La succes-story Espace
La genèse de l'Espace
Avant de commencer, précisons que selon notre âge –moins de quarante ans- on peut trouver naturel le concept du monospace. En fait, il n'en est rien comme le prouvent les prémices de cette architecture.
Replongeons-nous ainsi dans l'histoire de l'automobile pour constater qu'auparavant, les véhicules étaient principalement organisés de la manière suivante : un moteur à l'avant (et pourvu que le capot soit grand), un poste de conduite (pas couvert aux débuts), un espace passager et un coffre accessible de l'extérieur.
Dans les années 50, Pierre Dreyfus alors président de la Régie Renault, remarque que la généralisation de la voiture dans les foyers pouvait entraîner un nouveau mode de consommation pour les familles. C’est ainsi que Renault lance le projet d’un nouveau véhicule, permettant la naissance d’un premier prototype, le P900 en 1959. L'idée était de proposer un espace de vie dans le véhicule, avec deux banquettes de trois places permettant ainsi de faire voyager six personnes. Le véhicule était constitué d'un espace de vie, d'une malle accessible de l'intérieur, et d'un capot permettant d'y loger deux moteurs de Dauphine.
Véhicule à l'allure surprenante et peu gracieuse avec notre regard actuel, on a du mal à discerner l'avant de l'arrière. Il restera à l’état de simple concept-car, n’ayant jamais été produit en série. Pourtant, cette approche de Renault ne sera pas vaine.

TÂCHE À RÉALISER: Rédigez la suite du texte sur la genèse de l'Espace de Renault, en reprenant juste après sa dernière phrase.

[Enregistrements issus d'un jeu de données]
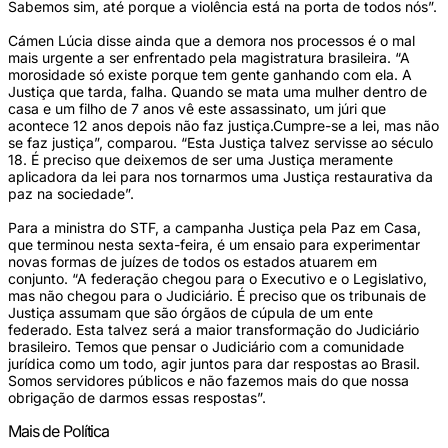
Sabemos sim, até porque a violência está na porta de todos nós”.
Cámen Lúcia disse ainda que a demora nos processos é o mal
mais urgente a ser enfrentado pela magistratura brasileira. “A
morosidade só existe porque tem gente ganhando com ela. A
Justiça que tarda, falha. Quando se mata uma mulher dentro de
casa e um filho de 7 anos vê este assassinato, um júri que
acontece 12 anos depois não faz justiça.Cumpre-se a lei, mas não
se faz justiça”, comparou. “Esta Justiça talvez servisse ao século
18. É preciso que deixemos de ser uma Justiça meramente
aplicadora da lei para nos tornarmos uma Justiça restaurativa da
paz na sociedade”.
Para a ministra do STF, a campanha Justiça pela Paz em Casa,
que terminou nesta sexta-feira, é um ensaio para experimentar
novas formas de juízes de todos os estados atuarem em
conjunto. “A federação chegou para o Executivo e o Legislativo,
mas não chegou para o Judiciário. É preciso que os tribunais de
Justiça assumam que são órgãos de cúpula de um ente
federado. Esta talvez será a maior transformação do Judiciário
brasileiro. Temos que pensar o Judiciário com a comunidade
jurídica como um todo, agir juntos para dar respostas ao Brasil.
Somos servidores públicos e não fazemos mais do que nossa
obrigação de darmos essas respostas”.
Mais de Política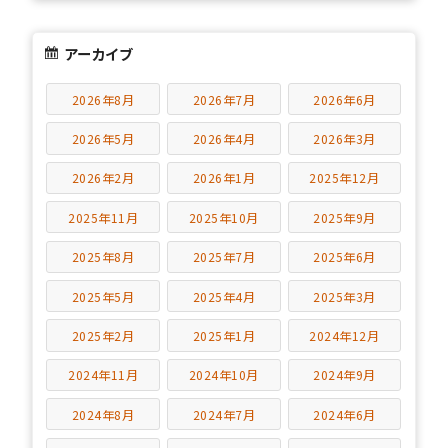
アーカイブ
2026年8月
2026年7月
2026年6月
2026年5月
2026年4月
2026年3月
2026年2月
2026年1月
2025年12月
2025年11月
2025年10月
2025年9月
2025年8月
2025年7月
2025年6月
2025年5月
2025年4月
2025年3月
2025年2月
2025年1月
2024年12月
2024年11月
2024年10月
2024年9月
2024年8月
2024年7月
2024年6月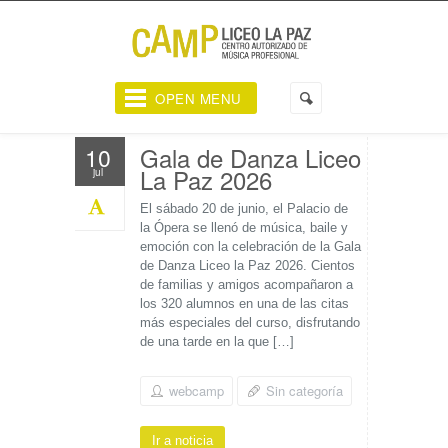
OPEN MENU
Gala de Danza Liceo
10
La Paz 2026
jul
El sábado 20 de junio, el Palacio de
la Ópera se llenó de música, baile y
emoción con la celebración de la Gala
de Danza Liceo la Paz 2026. Cientos
de familias y amigos acompañaron a
los 320 alumnos en una de las citas
más especiales del curso, disfrutando
de una tarde en la que […]
webcamp
Sin categoría
Ir a noticia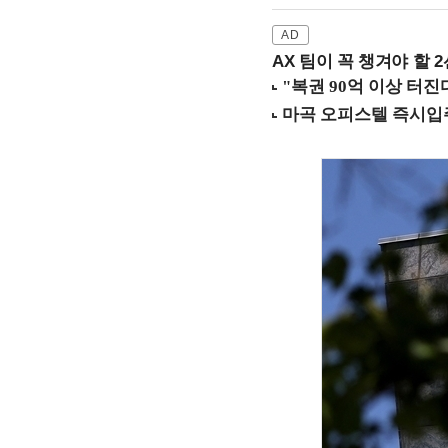
AX 팀이 꼭 챙겨야 할 2선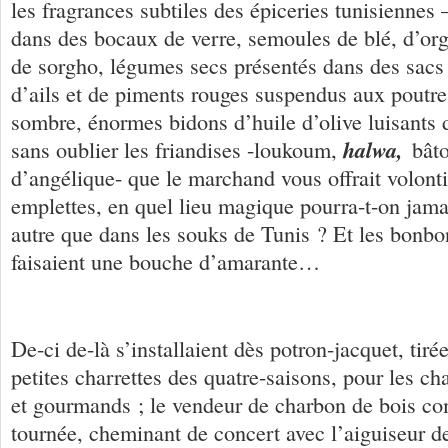
les fragrances subtiles des épiceries tunisiennes
dans des bocaux de verre, semoules de blé, d’org
de sorgho, légumes secs présentés dans des sacs 
d’ails et de piments rouges suspendus aux poutr
sombre, énormes bidons d’huile d’olive luisants d
halwa,
sans oublier les friandises -loukoum,
bâto
d’angélique- que le marchand vous offrait volonti
emplettes, en quel lieu magique pourra-t-on jama
autre que dans les souks de Tunis ? Et les bonbo
faisaient une bouche d’amarante…
De-ci de-là s’installaient dès potron-jacquet, tiré
petites charrettes des quatre-saisons, pour les c
et gourmands ; le vendeur de charbon de bois c
tournée, cheminant de concert avec l’aiguiseur d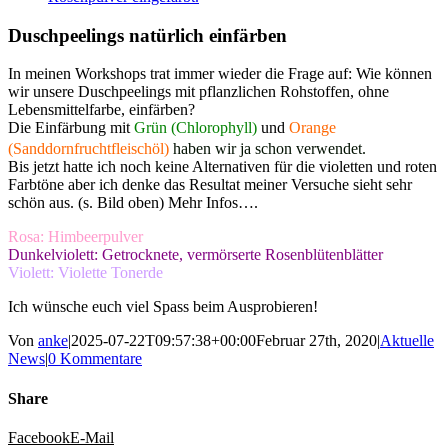
Duschpeelings natürlich einfärben
In meinen Workshops trat immer wieder die Frage auf: Wie können
wir unsere Duschpeelings mit pflanzlichen Rohstoffen, ohne
Lebensmittelfarbe, einfärben?
Die Einfärbung mit
Grün (Chlorophyll)
und
Orange
(Sanddornfruchtfleischöl)
haben wir ja schon verwendet.
Bis jetzt hatte ich noch keine Alternativen für die violetten und roten
Farbtöne aber ich denke das Resultat meiner Versuche sieht sehr
schön aus. (s. Bild oben) Mehr Infos….
Rosa: Himbeerpulver
Dunkelviolett: Getrocknete, vermörserte Rosenblütenblätter
Violett: Violette Tonerde
Ich wünsche euch viel Spass beim Ausprobieren!
Von
anke
|
2025-07-22T09:57:38+00:00
Februar 27th, 2020
|
Aktuelle
News
|
0 Kommentare
Share
Facebook
E-Mail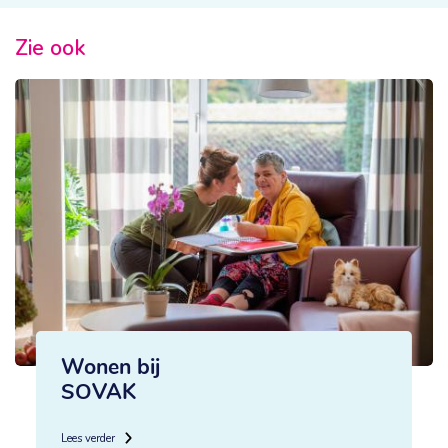
Zie ook
Wonen bij
SOVAK
Lees verder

CORRIGÉ DE L'EXERCICE:
En 1961 la Renault 4 apporte un concept bicorps, avec moteur à l'avant et habitacle/coffre. En 1975, la Renault 16 est un mélange des genres, une berline haut de gamme sans coffre, ressemblant à un Coupé, mais disposant de sièges déplaçables tels les futurs monospaces.
Loin de chez nous, aux États-Unis, le concept de van est déjà très présent, mais peu adapté aux habitudes européennes : trop grand, trop lourd, il consomme trop.
Au début des années 80, Matra initialement orienté vers la fabrication de véhicules de course, propose à Peugeot un véhicule novateur. Après avoir compris que la marque au lion avait d’autres priorités, en 1981, la marque décide de se tourner vers Renault.
En passant chez la Régie qui accepte le véhicule, Matra va devoir faire des concessions, tout comme Renault d’ailleurs. Le projet initial de Matra ne prévoyait pas de plancher plat, ni de sièges indépendants, et disposait d’un faible moteur.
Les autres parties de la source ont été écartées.